▶ [Рабочее задание]
Продублируйте все приведённые ниже данные строка за строкой, не меняя ни одного знака.

Данные, взятые из коллекции
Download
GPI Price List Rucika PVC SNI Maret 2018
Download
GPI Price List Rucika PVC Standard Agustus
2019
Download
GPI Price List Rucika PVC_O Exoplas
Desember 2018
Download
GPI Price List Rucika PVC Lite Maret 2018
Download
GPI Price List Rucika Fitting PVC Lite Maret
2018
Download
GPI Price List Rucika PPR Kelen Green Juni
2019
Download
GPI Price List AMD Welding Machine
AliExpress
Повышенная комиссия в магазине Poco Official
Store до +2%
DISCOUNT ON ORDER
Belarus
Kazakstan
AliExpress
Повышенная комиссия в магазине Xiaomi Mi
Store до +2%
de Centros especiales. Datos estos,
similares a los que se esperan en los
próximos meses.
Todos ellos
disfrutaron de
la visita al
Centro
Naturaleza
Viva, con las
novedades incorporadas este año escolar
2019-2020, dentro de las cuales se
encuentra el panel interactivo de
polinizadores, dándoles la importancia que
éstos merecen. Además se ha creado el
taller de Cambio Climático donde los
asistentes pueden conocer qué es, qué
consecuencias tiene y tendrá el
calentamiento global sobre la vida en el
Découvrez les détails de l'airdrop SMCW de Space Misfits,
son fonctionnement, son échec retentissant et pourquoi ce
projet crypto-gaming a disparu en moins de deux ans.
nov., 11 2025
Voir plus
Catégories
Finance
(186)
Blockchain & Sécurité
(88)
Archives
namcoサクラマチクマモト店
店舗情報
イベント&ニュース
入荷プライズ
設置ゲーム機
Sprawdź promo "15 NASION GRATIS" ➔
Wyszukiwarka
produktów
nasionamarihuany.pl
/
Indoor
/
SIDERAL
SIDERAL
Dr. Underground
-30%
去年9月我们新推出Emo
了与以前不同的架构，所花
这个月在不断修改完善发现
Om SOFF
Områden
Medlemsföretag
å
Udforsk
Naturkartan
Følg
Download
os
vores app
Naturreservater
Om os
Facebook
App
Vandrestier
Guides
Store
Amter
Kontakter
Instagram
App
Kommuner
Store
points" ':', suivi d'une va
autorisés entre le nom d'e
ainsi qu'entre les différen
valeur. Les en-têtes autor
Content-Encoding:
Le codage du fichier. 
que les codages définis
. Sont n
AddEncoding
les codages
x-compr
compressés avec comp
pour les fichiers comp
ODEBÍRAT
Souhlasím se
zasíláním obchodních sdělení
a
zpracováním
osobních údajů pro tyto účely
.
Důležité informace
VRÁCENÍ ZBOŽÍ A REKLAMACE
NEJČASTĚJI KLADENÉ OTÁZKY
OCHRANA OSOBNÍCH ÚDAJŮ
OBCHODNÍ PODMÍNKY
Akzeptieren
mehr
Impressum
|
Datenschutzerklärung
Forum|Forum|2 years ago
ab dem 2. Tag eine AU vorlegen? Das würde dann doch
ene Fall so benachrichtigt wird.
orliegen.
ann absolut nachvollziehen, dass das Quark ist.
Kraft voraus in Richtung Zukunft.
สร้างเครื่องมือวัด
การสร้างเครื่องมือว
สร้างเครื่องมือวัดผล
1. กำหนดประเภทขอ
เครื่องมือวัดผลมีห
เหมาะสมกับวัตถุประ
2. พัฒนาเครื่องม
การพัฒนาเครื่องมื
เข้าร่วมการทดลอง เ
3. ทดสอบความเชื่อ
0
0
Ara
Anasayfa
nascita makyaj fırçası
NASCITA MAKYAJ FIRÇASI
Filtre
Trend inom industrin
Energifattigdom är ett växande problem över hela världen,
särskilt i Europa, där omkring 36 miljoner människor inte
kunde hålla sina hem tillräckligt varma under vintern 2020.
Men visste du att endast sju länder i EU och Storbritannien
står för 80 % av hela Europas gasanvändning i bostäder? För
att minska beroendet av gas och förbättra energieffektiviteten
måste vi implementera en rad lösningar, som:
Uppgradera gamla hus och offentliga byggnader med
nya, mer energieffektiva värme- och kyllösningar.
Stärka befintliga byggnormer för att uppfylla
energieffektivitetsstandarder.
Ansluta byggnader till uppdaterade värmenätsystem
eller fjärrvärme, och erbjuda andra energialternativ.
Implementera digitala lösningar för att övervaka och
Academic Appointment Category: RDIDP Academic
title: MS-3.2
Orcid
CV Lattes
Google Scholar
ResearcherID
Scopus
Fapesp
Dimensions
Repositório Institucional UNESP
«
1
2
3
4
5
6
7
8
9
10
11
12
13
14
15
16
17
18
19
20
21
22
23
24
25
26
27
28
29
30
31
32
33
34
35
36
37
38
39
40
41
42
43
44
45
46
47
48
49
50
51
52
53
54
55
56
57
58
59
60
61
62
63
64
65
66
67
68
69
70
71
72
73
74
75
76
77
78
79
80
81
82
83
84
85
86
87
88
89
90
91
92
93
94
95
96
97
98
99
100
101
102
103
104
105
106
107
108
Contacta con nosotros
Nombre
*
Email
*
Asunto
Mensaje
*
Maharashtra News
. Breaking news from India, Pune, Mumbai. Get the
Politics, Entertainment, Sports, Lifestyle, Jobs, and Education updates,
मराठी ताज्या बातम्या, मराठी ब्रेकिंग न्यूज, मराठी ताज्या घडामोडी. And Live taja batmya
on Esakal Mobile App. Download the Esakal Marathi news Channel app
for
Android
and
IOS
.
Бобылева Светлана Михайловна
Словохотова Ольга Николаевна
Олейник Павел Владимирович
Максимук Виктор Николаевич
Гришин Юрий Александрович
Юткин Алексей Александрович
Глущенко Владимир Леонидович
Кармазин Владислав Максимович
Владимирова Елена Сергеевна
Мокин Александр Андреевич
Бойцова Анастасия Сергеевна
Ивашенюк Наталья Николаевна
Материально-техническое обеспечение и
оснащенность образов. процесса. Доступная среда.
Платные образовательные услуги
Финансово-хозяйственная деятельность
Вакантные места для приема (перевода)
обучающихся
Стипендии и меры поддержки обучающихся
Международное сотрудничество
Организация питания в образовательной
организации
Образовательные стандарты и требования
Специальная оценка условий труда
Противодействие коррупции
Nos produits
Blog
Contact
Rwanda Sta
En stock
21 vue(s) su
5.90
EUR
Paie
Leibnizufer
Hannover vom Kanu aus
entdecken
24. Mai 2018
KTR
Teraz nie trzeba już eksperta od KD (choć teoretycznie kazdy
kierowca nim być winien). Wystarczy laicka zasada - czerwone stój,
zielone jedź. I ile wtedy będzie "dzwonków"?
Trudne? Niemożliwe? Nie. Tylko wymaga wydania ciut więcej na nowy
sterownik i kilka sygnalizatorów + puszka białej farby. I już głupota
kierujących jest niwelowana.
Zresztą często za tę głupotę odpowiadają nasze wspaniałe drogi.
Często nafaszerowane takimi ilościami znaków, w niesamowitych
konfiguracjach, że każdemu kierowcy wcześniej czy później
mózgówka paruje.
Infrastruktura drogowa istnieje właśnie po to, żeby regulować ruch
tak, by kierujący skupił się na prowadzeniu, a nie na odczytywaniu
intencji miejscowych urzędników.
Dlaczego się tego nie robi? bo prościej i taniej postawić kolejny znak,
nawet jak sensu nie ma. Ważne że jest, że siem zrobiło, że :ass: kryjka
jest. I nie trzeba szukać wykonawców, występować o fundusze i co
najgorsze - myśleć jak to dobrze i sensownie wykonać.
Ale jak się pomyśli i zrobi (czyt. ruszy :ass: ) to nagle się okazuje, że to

▶ [Ответ]
Download
GPI Price List Rucika PVC SNI Maret 2018
Download
GPI Price List Rucika PVC Standard Agustus
2019
Download
GPI Price List Rucika PVC_O Exoplas
Desember 2018
Download
GPI Price List Rucika PVC Lite Maret 2018
Download
GPI Price List Rucika Fitting PVC Lite Maret
2018
Download
GPI Price List Rucika PPR Kelen Green Juni
2019
Download
GPI Price List AMD Welding Machine
AliExpress
Повышенная комиссия в магазине Poco Official
Store до +2%
DISCOUNT ON ORDER
Belarus
Kazakstan
AliExpress
Повышенная комиссия в магазине Xiaomi Mi
Store до +2%
de Centros especiales. Datos estos,
similares a los que se esperan en los
próximos meses.
Todos ellos
disfrutaron de
la visita al
Centro
Naturaleza
Viva, con las
novedades incorporadas este año escolar
2019-2020, dentro de las cuales se
encuentra el panel interactivo de
polinizadores, dándoles la importancia que
éstos merecen. Además se ha creado el
taller de Cambio Climático donde los
asistentes pueden conocer qué es, qué
consecuencias tiene y tendrá el
calentamiento global sobre la vida en el
Découvrez les détails de l'airdrop SMCW de Space Misfits,
son fonctionnement, son échec retentissant et pourquoi ce
projet crypto-gaming a disparu en moins de deux ans.
nov., 11 2025
Voir plus
Catégories
Finance
(186)
Blockchain & Sécurité
(88)
Archives
namcoサクラマチクマモト店
店舗情報
イベント&ニュース
入荷プライズ
設置ゲーム機
Sprawdź promo "15 NASION GRATIS" ➔
Wyszukiwarka
produktów
nasionamarihuany.pl
/
Indoor
/
SIDERAL
SIDERAL
Dr. Underground
-30%
去年9月我们新推出Emo
了与以前不同的架构，所花
这个月在不断修改完善发现
Om SOFF
Områden
Medlemsföretag
å
Udforsk
Naturkartan
Følg
Download
os
vores app
Naturreservater
Om os
Facebook
App
Vandrestier
Guides
Store
Amter
Kontakter
Instagram
App
Kommuner
Store
points" ':', suivi d'une va
autorisés entre le nom d'e
ainsi qu'entre les différen
valeur. Les en-têtes autor
Content-Encoding:
Le codage du fichier. 
que les codages définis
. Sont n
AddEncoding
les codages
x-compr
compressés avec comp
pour les fichiers comp
ODEBÍRAT
Souhlasím se
zasíláním obchodních sdělení
a
zpracováním
osobních údajů pro tyto účely
.
Důležité informace
VRÁCENÍ ZBOŽÍ A REKLAMACE
NEJČASTĚJI KLADENÉ OTÁZKY
OCHRANA OSOBNÍCH ÚDAJŮ
OBCHODNÍ PODMÍNKY
Akzeptieren
mehr
Impressum
|
Datenschutzerklärung
Forum|Forum|2 years ago
ab dem 2. Tag eine AU vorlegen? Das würde dann doch
ene Fall so benachrichtigt wird.
orliegen.
ann absolut nachvollziehen, dass das Quark ist.
Kraft voraus in Richtung Zukunft.
สร้างเครื่องมือวัด
การสร้างเครื่องมือว
สร้างเครื่องมือวัดผล
1. กำหนดประเภทขอ
เครื่องมือวัดผลมีห
เหมาะสมกับวัตถุประ
2. พัฒนาเครื่องม
การพัฒนาเครื่องมื
เข้าร่วมการทดลอง เ
3. ทดสอบความเชื่อ
0
0
Ara
Anasayfa
nascita makyaj fırçası
NASCITA MAKYAJ FIRÇASI
Filtre
Trend inom industrin
Energifattigdom är ett växande problem över hela världen,
särskilt i Europa, där omkring 36 miljoner människor inte
kunde hålla sina hem tillräckligt varma under vintern 2020.
Men visste du att endast sju länder i EU och Storbritannien
står för 80 % av hela Europas gasanvändning i bostäder? För
att minska beroendet av gas och förbättra energieffektiviteten
måste vi implementera en rad lösningar, som:
Uppgradera gamla hus och offentliga byggnader med
nya, mer energieffektiva värme- och kyllösningar.
Stärka befintliga byggnormer för att uppfylla
energieffektivitetsstandarder.
Ansluta byggnader till uppdaterade värmenätsystem
eller fjärrvärme, och erbjuda andra energialternativ.
Implementera digitala lösningar för att övervaka och
Academic Appointment Category: RDIDP Academic
title: MS-3.2
Orcid
CV Lattes
Google Scholar
ResearcherID
Scopus
Fapesp
Dimensions
Repositório Institucional UNESP
«
1
2
3
4
5
6
7
8
9
10
11
12
13
14
15
16
17
18
19
20
21
22
23
24
25
26
27
28
29
30
31
32
33
34
35
36
37
38
39
40
41
42
43
44
45
46
47
48
49
50
51
52
53
54
55
56
57
58
59
60
61
62
63
64
65
66
67
68
69
70
71
72
73
74
75
76
77
78
79
80
81
82
83
84
85
86
87
88
89
90
91
92
93
94
95
96
97
98
99
100
101
102
103
104
105
106
107
108
Contacta con nosotros
Nombre
*
Email
*
Asunto
Mensaje
*
Maharashtra News
. Breaking news from India, Pune, Mumbai. Get the
Politics, Entertainment, Sports, Lifestyle, Jobs, and Education updates,
मराठी ताज्या बातम्या, मराठी ब्रेकिंग न्यूज, मराठी ताज्या घडामोडी. And Live taja batmya
on Esakal Mobile App. Download the Esakal Marathi news Channel app
for
Android
and
IOS
.
Бобылева Светлана Михайловна
Словохотова Ольга Николаевна
Олейник Павел Владимирович
Максимук Виктор Николаевич
Гришин Юрий Александрович
Юткин Алексей Александрович
Глущенко Владимир Леонидович
Кармазин Владислав Максимович
Владимирова Елена Сергеевна
Мокин Александр Андреевич
Бойцова Анастасия Сергеевна
Ивашенюк Наталья Николаевна
Материально-техническое обеспечение и
оснащенность образов. процесса. Доступная среда.
Платные образовательные услуги
Финансово-хозяйственная деятельность
Вакантные места для приема (перевода)
обучающихся
Стипендии и меры поддержки обучающихся
Международное сотрудничество
Организация питания в образовательной
организации
Образовательные стандарты и требования
Специальная оценка условий труда
Противодействие коррупции
Nos produits
Blog
Contact
Rwanda Sta
En stock
21 vue(s) su
5.90
EUR
Paie
Leibnizufer
Hannover vom Kanu aus
entdecken
24. Mai 2018
KTR
Teraz nie trzeba już eksperta od KD (choć teoretycznie kazdy
kierowca nim być winien). Wystarczy laicka zasada - czerwone stój,
zielone jedź. I ile wtedy będzie "dzwonków"?
Trudne? Niemożliwe? Nie. Tylko wymaga wydania ciut więcej na nowy
sterownik i kilka sygnalizatorów + puszka białej farby. I już głupota
kierujących jest niwelowana.
Zresztą często za tę głupotę odpowiadają nasze wspaniałe drogi.
Często nafaszerowane takimi ilościami znaków, w niesamowitych
konfiguracjach, że każdemu kierowcy wcześniej czy później
mózgówka paruje.
Infrastruktura drogowa istnieje właśnie po to, żeby regulować ruch
tak, by kierujący skupił się na prowadzeniu, a nie na odczytywaniu
intencji miejscowych urzędników.
Dlaczego się tego nie robi? bo prościej i taniej postawić kolejny znak,
nawet jak sensu nie ma. Ważne że jest, że siem zrobiło, że :ass: kryjka
jest. I nie trzeba szukać wykonawców, występować o fundusze i co
najgorsze - myśleć jak to dobrze i sensownie wykonać.
Ale jak się pomyśli i zrobi (czyt. ruszy :ass: ) to nagle się okazuje, że to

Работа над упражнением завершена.